Parallel to this is another debate as to whether, for example, the friezes of the Parthenon in the British Museum in London should be returned to Athens, the city they came from.5 Do you think this type of art should be left where it is, that it is better to leave things of the past as they are, and to conserve them there as best as possible? Or do you agree with the people who think that they should be returned to their original location. What’s your opinion?
G.C.:
To that last question, I’ll have to give a rather inarticulate response.
He who loves art, feels it to be his own, whether African, Japanese or Valencian. When I am in Valencia in front of a work of art, I don’t ask myself if it is Valencian, European, or Japanese because it belongs to me. I’ve been in Japan in a Zen temple, but I feel it’s mine. I didn’t feel at all foreign there. And the same is true anywhere, for any part of the world. If I go to London and see the Parthenon sculptures, I don’t think about where they came from. There’s no need for them to be there or anywhere else for me to feel they are mine. However, returning things to their former site forms part of the negative side of our society. The more global society becomes, the more small societies close themselves off and withdraw into themselves. There are examples in Spain and in Italy too.
I believe it’s nonsense because I cannot live in a global world and keep closing myself off more and more.
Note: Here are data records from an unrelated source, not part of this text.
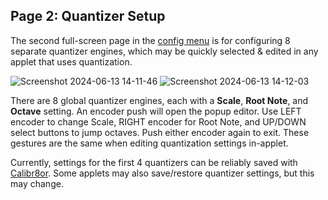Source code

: ## Page 2: Quantizer Setup

The second full-screen page in the [config menu](https://github.com/djphazer/O_C-Phazerville/wiki/Hemisphere-Config) is for configuring 8 separate quantizer engines, which may be quickly selected & edited in any applet that uses quantization.

![Screenshot 2024-06-13 14-11-46](https://github.com/djphazer/O_C-Phazerville/assets/109086194/d6003d04-abc3-4502-a377-1b501173ee8d)
![Screenshot 2024-06-13 14-12-03](https://github.com/djphazer/O_C-Phazerville/assets/109086194/865b4089-79c7-4c39-a9cb-e1e3e2d8350d)

There are 8 global quantizer engines, each with a **Scale**, **Root Note**, and **Octave** setting. An encoder push will open the popup editor. Use LEFT encoder to change Scale, RIGHT encoder for Root Note, and UP/DOWN select buttons to jump octaves. Push either encoder again to exit. These gestures are the same when editing quantization settings in-applet.

Currently, settings for the first 4 quantizers can be reliably saved with [Calibr8or](Calibr8or). Some applets may also save/restore quantizer settings, but this may change.
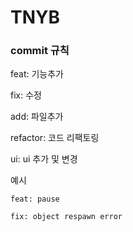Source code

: # TNYB



### commit 규칙

feat: 기능추가

fix: 수정

add: 파일추가

refactor: 코드 리팩토링

ui: ui 추가 및 변경



예시

`feat: pause`

`fix: object respawn error`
If the culture of a small center expands, all feel it, even those far away. That is more important than the money to be gained from tourism, but in the end, it boils down to the same thing, economics. I consider a work of art as being for everyone. In all lands, all works of art belong to everyone, to the human condition.
A.P.:
Thank you very much. It’s been a privilege talking to you, Professor Colalucci.
G.C.:
You are welcome. Thanks to you. It’s been a pleasure.